::: Raw data :::
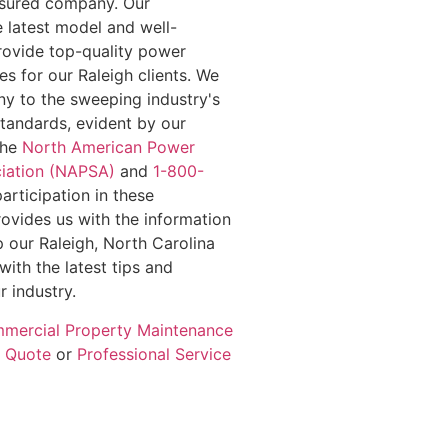
insured company. Our
e latest model and well-
rovide top-quality power
s for our Raleigh clients. We
y to the sweeping industry's
standards, evident by our
the
North American Power
iation (NAPSA)
and
1-800-
participation in these
rovides us with the information
 our Raleigh, North Carolina
with the latest tips and
r industry.
mercial Property Maintenance
e Quote
or
Professional Service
:::
Please copy exactly, and only, the lines from the line containing "iation (NAPSA)" through the last line of the records, with both ends included.

# [Solution to this task]
iation (NAPSA)
and
1-800-
participation in these
rovides us with the information
 our Raleigh, North Carolina
with the latest tips and
r industry.
mercial Property Maintenance
e Quote
or
Professional Service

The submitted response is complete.